# Mixing with Kribensis



## Hrafen (Feb 19, 2005)

What would be good to mix with a pair of Kribs in a 25US gallon tank? Currently their only tankmate is a Synodontis Polli. It is fairly well planted with lots of hiding places.

Would I get away with adding a pair of Pelvicachromis Taeniatus? Or is this asking for trouble.


----------



## wavoes (Feb 4, 2008)

i had a pair in a 29 gallon with tiger barbs and a gold nugget pleco...but as they started to breed they ran havoc on the other fish...eventually had to take all the other out of the tank.


----------



## krellious (Jan 17, 2007)

no other cichlids in that tank. **** will ensue the kirbs will soon take over the tank... when they pair of that is.

try something slow that uses the top half of the tank. ie guppies. tetras are fast and will eat the babies.


----------



## OwenL (Mar 6, 2008)

I agree, Kribs with other cichlids is asking for trouble especially other pelvicachromis species. Kribs can be fast and they are definitely a terror once they start breeding or even if they aren't breeding and if they've already figured out their territory, they will pick at their tankmates. I'd say just leave them as they are or if you really want tankmates, get fast fish with the same temperament or are more peaceful. They will act as dithers to the Kribs. good luck

On a side note, my experience with kribensis is that once they've made their partnership, they will always stay together. If one of the fishes dies, the other one tends to sulk and loses color. It doesn't seem to be able to pair up again and will only attack any other krib that you might pair it up with. Also, I've noticed that females are a lot more dominant/aggressive than males. Maybe it was the case with 5 of my female kribs but it could be different for you.

Good luck


----------



## krellious (Jan 17, 2007)

OwenL said:


> I agree, Kribs with other cichlids is asking for trouble especially other pelvicachromis species.
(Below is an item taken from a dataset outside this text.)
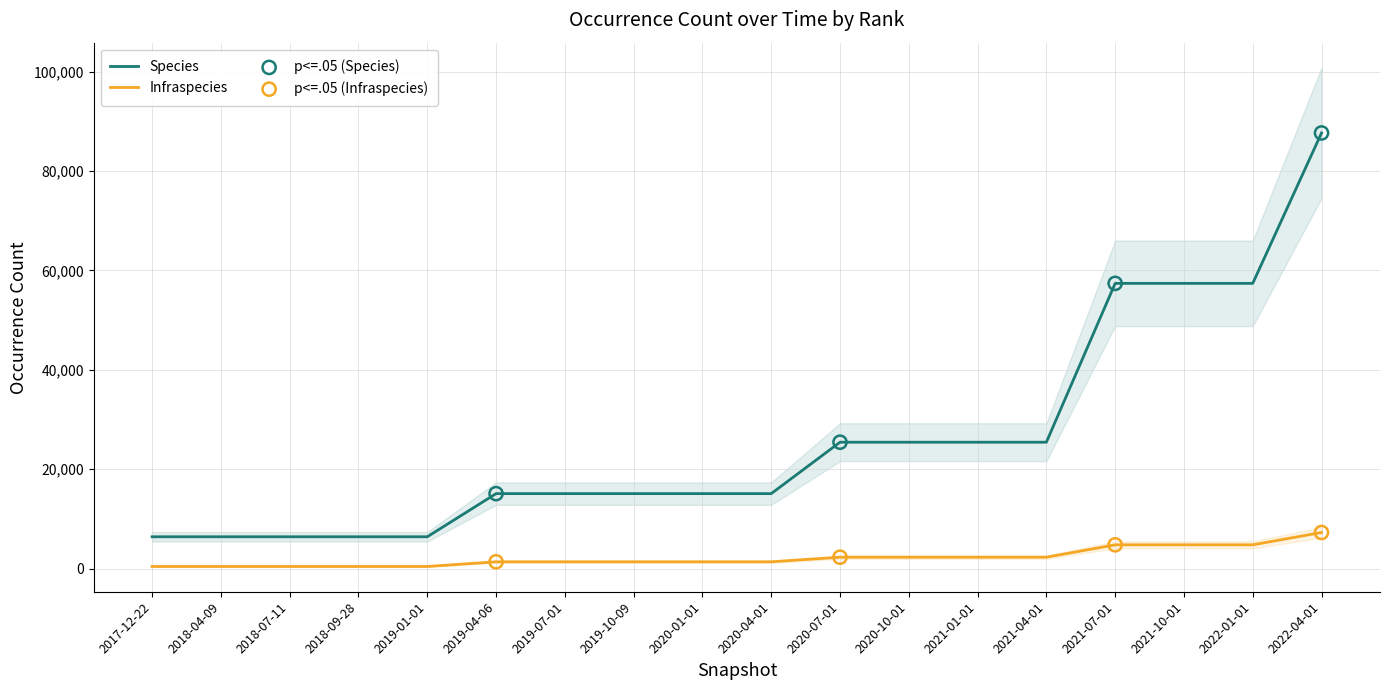

Is the value of Infraspecies at 2020-07-01 greater than the value of Species at 2017-12-22?

No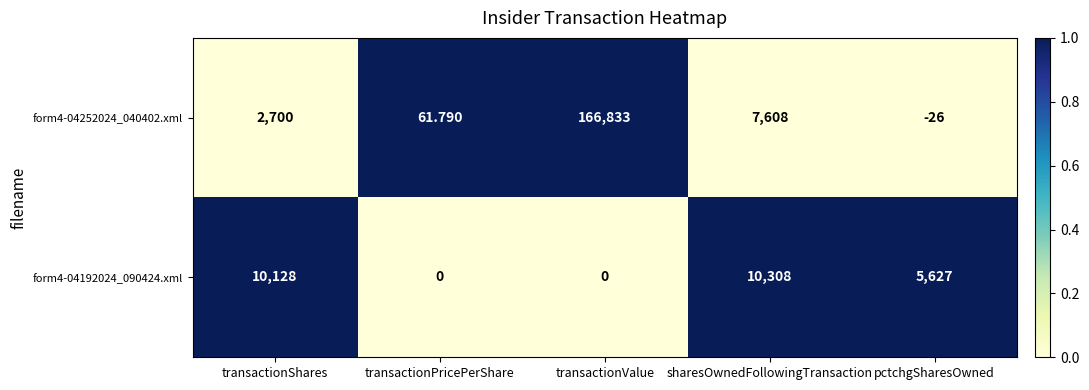

At which label is form4-04192024_090424.xml closest to 5154?

pctchgSharesOwned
Kribs can be fast and they are definitely a terror once they start breeding or even if they aren't breeding and if they've already figured out their territory, they will pick at their tankmates. I'd say just leave them as they are or if you really want tankmates, get fast fish with the same temperament or are more peaceful. They will act as dithers to the Kribs. good luck
> 
> On a side note, my experience with kribensis is that once they've made their partnership, they will always stay together. If one of the fishes dies, the other one tends to sulk and loses color. It doesn't seem to be able to pair up again and will only attack any other krib that you might pair it up with. Also, I've noticed that females are a lot more dominant/aggressive than males. Maybe it was the case with 5 of my female kribs but it could be different for you.
> 
> Good luck


when my male died. i introduced a new one. the paired up instanty. well witihin 5 mintues anyways. just dotn try to put 2 males and 1 female in.

i have also seen parents turn on there previous spawn as soon as the new ones are free swimming. They can get along wogth other fish but for how loong is the question. also if you have a 35g lots of plants and driftwood MAY let you have mroe then just kribs but dont try it please


----------